District Attorney Bobby Bland said that as long as he has served as prosecutor, gang activity has “always been a problem.”

“No doubt there is still a lot of gang activity going on,” Bland said, adding he was not sure about the specific amount of gang-related crimes committed this year. “But right now we are seeing an increase in every type of crime.”

OPD Chief Tim Burton said it is nearly “impossible” to quantify if the crimes committed so far this year in the city were gang-affiliated.

“Whether an individual crime constitutes gang-activity really depends on the nature of that crime,” Burton said. “While the assessment is accurate, quantifying specifics in what crimes are attributable to gang-activity, which I would define as being organized criminal activity, is not really something that we can quantify for you.”

Burton said there are members affiliated with organized groups that reside in the region and are active in criminal activity.

“However, we do not experience organized criminal activity in the sense that there are identifiable groups that can control certain types of crime or certain types of geographical areas, it does not reach that proportion in our area,” Burton said. “However, the presence is undeniable.”

The Texas Department of Public Transportation released the Texas Gang Threat Assessment detailing which regions in the state are experiencing activities from specific gangs. The report states 4,600 gangs were identified in Texas, although it is not known how many of those are currently active. The department assessed there may be more than 100,000 gang members in Texas.
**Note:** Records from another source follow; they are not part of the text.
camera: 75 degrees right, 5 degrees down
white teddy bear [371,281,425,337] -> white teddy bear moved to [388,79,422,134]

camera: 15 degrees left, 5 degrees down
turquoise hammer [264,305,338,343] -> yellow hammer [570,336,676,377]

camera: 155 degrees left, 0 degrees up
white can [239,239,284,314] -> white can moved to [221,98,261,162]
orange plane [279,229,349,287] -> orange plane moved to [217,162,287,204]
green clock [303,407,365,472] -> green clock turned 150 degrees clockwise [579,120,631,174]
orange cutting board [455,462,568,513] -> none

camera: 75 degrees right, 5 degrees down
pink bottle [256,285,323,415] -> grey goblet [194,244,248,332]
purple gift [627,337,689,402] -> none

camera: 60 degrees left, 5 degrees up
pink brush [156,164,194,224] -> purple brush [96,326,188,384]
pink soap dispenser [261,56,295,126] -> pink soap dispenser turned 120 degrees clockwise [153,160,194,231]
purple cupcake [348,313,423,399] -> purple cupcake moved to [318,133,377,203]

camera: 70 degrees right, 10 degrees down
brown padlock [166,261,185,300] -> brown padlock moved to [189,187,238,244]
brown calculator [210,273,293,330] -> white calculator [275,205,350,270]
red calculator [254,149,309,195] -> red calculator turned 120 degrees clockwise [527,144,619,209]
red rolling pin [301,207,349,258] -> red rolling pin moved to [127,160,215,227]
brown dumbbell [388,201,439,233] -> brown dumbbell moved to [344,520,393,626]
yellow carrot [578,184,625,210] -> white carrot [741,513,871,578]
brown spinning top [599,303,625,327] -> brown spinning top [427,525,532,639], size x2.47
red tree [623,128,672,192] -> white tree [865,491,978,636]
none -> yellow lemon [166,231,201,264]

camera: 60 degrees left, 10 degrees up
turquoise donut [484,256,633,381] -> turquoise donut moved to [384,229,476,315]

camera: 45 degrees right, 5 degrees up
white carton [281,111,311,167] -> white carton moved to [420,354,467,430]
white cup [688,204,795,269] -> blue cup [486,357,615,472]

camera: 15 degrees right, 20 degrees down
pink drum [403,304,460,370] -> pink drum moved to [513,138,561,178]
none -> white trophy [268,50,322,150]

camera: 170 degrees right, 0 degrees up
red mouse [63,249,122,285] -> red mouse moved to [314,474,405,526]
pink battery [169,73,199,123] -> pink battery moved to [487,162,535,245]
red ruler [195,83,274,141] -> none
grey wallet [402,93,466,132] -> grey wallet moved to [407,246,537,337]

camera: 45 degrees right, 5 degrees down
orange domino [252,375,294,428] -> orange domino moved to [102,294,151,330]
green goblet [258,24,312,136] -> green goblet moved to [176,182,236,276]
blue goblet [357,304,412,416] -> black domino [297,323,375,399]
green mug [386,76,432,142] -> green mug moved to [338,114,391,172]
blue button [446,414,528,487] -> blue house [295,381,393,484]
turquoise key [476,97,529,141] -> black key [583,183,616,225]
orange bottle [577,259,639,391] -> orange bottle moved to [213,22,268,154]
In the Midland-Odessa region, the Aryan Brotherhood of Texas and Aryan Circle are reported to be active, according to the assessment. 

“The assessment was developed to provide a broad overview of gang activity in the state of Texas, in order to inform law enforcement, state leaders and the public of the threat posed by gangs and gang activity to the state as a whole,” DPS spokesman Tom Vinger said. 

The report is produced annually but the analysis is an ongoing process, Vinger said. “We monitor gang-related information on a regular basis.”

Vinger advised people to educate themselves on gangs in their area and report any suspected gang or criminal activity to authorities to stay safe from gang-related violence.

“Do not wear gang-related colors, clothing or logos, if that gang is active in your area,” Vinger said. “Do not use hand signs or gestures meaningful to gangs and avoid areas where gangs may congregate.”

The assessment reported Region 4, which encompasses Odessa, has three signigicant gangs including Barrio Azteca, Sureño 13 and Tango cliques. Barrio Azteca formed in the El Paso area and spread to several regions in the state; Sureño 13 is a California-based gang and the Tango cliques are known as WTX (West Texas) and EPT (El Paso).

The Texas Syndicate, Texas Mexican Mafia, Crips (various cliques), Bloods (various cliques), Bandidos and Latin Kings were also reported to be in the region.

The assessment reported that many gangs throughout the state are working with Mexican cartels to smuggle drugs, weapons, people and cash across the border, and relationships between both groups have evolved over the past year due to changes in cartel structures.

Tango Blast was identified as the state’s most significant gang threat. The assessment reported Tier 1 gangs in Texas are Tango Blast and Tango cliques with more than 8,200 members; Texas Syndicate with more than 4,400 members; Texas Mexican Mafia with more than 5,500 members and Barrio Azteca with more than 2,000 members.